We need to keep all this, though some parts will be edited. In applications such as this, where there is potential for it to be quite complicated, I tend to give each socket a unique identifier. To do this I have used node-uuid, so we need to import that at the top. Then within the code that runs when a new socket has connected, we assign the output of uuid.v1() to socket.id. Of course we need to let the client know that it has been given an id, so we emit an 'assigned_id' message that sends the id to the client.
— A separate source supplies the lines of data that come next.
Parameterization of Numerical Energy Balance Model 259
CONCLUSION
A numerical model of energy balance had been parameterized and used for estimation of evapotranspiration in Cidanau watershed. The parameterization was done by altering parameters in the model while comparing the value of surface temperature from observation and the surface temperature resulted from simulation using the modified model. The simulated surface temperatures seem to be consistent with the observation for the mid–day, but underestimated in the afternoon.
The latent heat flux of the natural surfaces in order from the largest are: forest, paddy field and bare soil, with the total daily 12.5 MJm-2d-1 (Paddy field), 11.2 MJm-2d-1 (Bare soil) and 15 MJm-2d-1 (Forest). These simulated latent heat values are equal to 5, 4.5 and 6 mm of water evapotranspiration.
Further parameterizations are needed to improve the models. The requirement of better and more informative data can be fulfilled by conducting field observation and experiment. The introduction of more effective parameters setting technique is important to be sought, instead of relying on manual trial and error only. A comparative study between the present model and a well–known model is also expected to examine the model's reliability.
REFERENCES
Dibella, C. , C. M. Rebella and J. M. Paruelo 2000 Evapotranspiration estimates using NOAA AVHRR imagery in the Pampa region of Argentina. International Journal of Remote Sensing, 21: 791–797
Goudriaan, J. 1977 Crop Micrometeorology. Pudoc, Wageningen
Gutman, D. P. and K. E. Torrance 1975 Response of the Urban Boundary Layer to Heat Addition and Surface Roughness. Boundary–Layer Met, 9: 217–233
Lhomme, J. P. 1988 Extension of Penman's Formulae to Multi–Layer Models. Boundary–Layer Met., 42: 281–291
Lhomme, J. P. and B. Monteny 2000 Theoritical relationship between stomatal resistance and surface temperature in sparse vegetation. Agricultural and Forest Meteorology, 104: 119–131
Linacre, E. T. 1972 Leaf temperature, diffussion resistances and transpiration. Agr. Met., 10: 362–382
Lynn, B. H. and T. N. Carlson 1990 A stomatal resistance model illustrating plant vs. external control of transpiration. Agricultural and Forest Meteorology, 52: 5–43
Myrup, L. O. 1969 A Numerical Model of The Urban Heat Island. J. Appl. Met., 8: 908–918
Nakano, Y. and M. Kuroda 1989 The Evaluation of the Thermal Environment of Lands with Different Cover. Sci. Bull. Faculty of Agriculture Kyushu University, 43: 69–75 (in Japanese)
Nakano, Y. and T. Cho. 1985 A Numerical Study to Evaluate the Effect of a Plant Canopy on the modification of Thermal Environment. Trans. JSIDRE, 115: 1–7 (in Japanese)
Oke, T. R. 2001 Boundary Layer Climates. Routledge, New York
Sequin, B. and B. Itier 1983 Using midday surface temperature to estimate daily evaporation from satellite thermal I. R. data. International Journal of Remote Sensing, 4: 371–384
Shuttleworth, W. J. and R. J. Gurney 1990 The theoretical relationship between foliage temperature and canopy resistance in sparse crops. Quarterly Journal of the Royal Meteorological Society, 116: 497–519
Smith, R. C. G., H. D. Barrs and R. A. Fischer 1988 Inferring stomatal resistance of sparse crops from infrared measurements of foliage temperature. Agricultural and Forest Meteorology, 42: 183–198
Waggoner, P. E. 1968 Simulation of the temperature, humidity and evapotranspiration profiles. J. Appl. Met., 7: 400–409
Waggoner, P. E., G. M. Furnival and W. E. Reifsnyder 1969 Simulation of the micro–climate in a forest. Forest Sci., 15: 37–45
var express = require('express'),
    http = require('http'),
    uuid = require ("node-uuid"),
    app = express(),
    server = http.createServer(app),
    io = require('socket.io').listen(server);
 
 
io.sockets.on('connection', function (socket) {
 
    var room = socket.handshake.headers.referer;
    console.log('JOINED', room);
    socket.join(room);
    socket.id = uuid.v1();
    
    socket.emit('assigned_id', socket.id);
 
    // Everything else goes here
});

The client-side needs to look for the emitted message and to store it within the client-side socket.
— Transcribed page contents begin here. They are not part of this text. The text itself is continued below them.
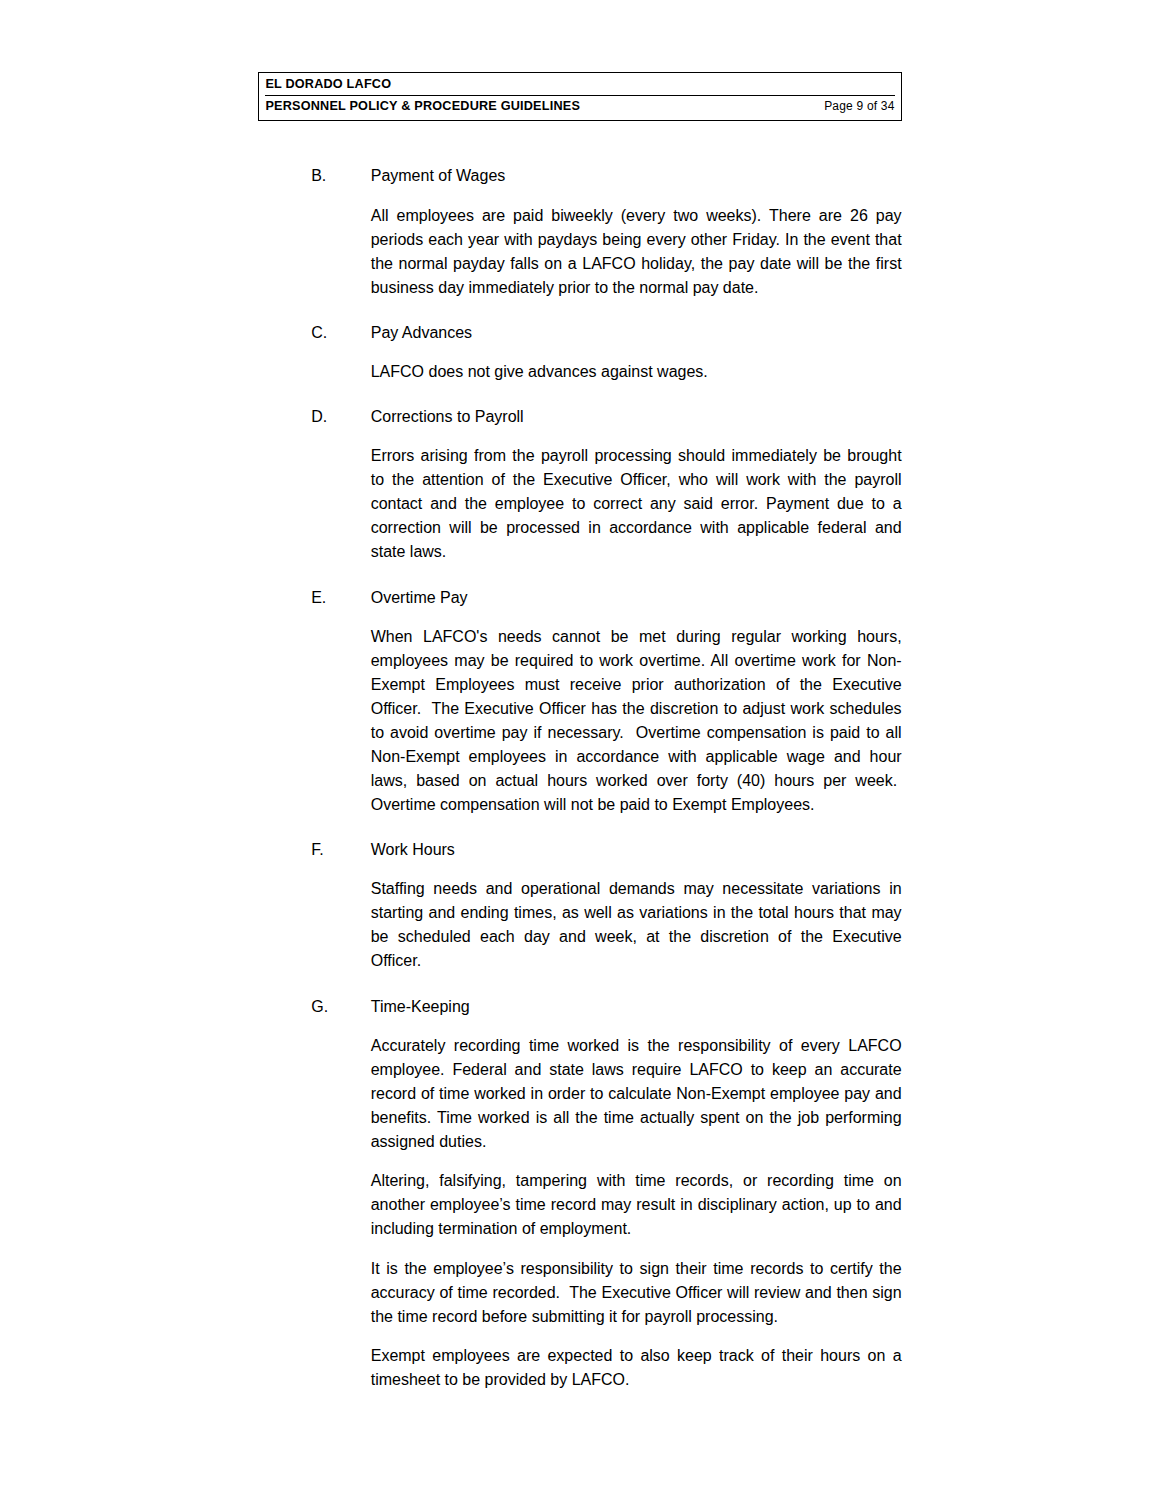EL DORADO LAFCO PERSONNEL POLICY & PROCEDURE GUIDELINES Page 9 of 34
B. Payment of Wages
All employees are paid biweekly (every two weeks). There are 26 pay periods each year with paydays being every other Friday. In the event that the normal payday falls on a LAFCO holiday, the pay date will be the first business day immediately prior to the normal pay date.
C. Pay Advances
LAFCO does not give advances against wages.
D. Corrections to Payroll
Errors arising from the payroll processing should immediately be brought to the attention of the Executive Officer, who will work with the payroll contact and the employee to correct any said error. Payment due to a correction will be processed in accordance with applicable federal and state laws.
E. Overtime Pay
When LAFCO's needs cannot be met during regular working hours, employees may be required to work overtime. All overtime work for Non-Exempt Employees must receive prior authorization of the Executive Officer. The Executive Officer has the discretion to adjust work schedules to avoid overtime pay if necessary. Overtime compensation is paid to all Non-Exempt employees in accordance with applicable wage and hour laws, based on actual hours worked over forty (40) hours per week. Overtime compensation will not be paid to Exempt Employees.
F. Work Hours
Staffing needs and operational demands may necessitate variations in starting and ending times, as well as variations in the total hours that may be scheduled each day and week, at the discretion of the Executive Officer.
G. Time-Keeping
Accurately recording time worked is the responsibility of every LAFCO employee. Federal and state laws require LAFCO to keep an accurate record of time worked in order to calculate Non-Exempt employee pay and benefits. Time worked is all the time actually spent on the job performing assigned duties.
Altering, falsifying, tampering with time records, or recording time on another employee’s time record may result in disciplinary action, up to and including termination of employment.
It is the employee’s responsibility to sign their time records to certify the accuracy of time recorded. The Executive Officer will review and then sign the time record before submitting it for payroll processing.
Exempt employees are expected to also keep track of their hours on a timesheet to be provided by LAFCO.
socket.on('assigned_id', function(data)  {
  console.log('assigned id' + data);
  socket.id = data;
});

Now we need to create the structure for the signaling. It starts when a client’s webcam is successfully running, it adds its stream to its own peer connection, then creates an offer. Within the callback, the peer connection is given the local description. We get the description from the callback as a parameter. This description holds all the data (as SDP) about the client, such as IP address. I will explain the exact format of the description after we have written the server; it is mostly complicated data for the browser but some of it is useful to know about. The client now needs to let the server know that it is time to send the offer to the other client. To avoid confusion, let’s call the original client c1 and the one it connects to c2. So, the server needs to send any 'received_offer' messages on to the correct socket, c2. It eventually does the same for both 'received_candidate' and 'received_answer' as well; these three are all that are needed for basic switching.

socket.on('received_offer', function(data) {
    console.log("received_offer %j", data);
    io.sockets.in(room).emit('received_offer', data);
});
 
socket.on('received_candidate', function(data) {
  console.log(" received_candidate %j", data);
  io.sockets.in(room).emit('received_candidate', data);
});
 
socket.on('received_answer', function(data) {
  console.log(" received_answer %j", data);
  io.sockets.in(room).emit('received_answer', data);
});

You must remember that the entire code runs on both clients, so c1 will send received_offer to c2 but c2 will also send it to c1. This is how we know when both are ready. When c2 receives the offer it sets its peer connection’s remote description to the one that c1 sent (c1’s local description becomes c2’s remote description and vice versa). It then creates an answer that sends back its local description (again, from the callback); this step may not seem necessary since they both already have each other’s description but it can be considered a confirmation. It also sets a Boolean variable, on the client-side, called connected to be true so that this cannot repeat itself and cause an infinite loop. The peer connection, on each client, registers that an ICE candidate is ready once the local descriptions are set; this triggers an event that is handled by the client using pc.onIceCandidate(), which is then used to send more data (in the form of SDP, which I shall explain soon) to the server by emitting the 'received_candidate' message that was mentioned previously. Of course, c2 now receives the SDP and uses it to add c1 as an ICE candidate to the peer connection.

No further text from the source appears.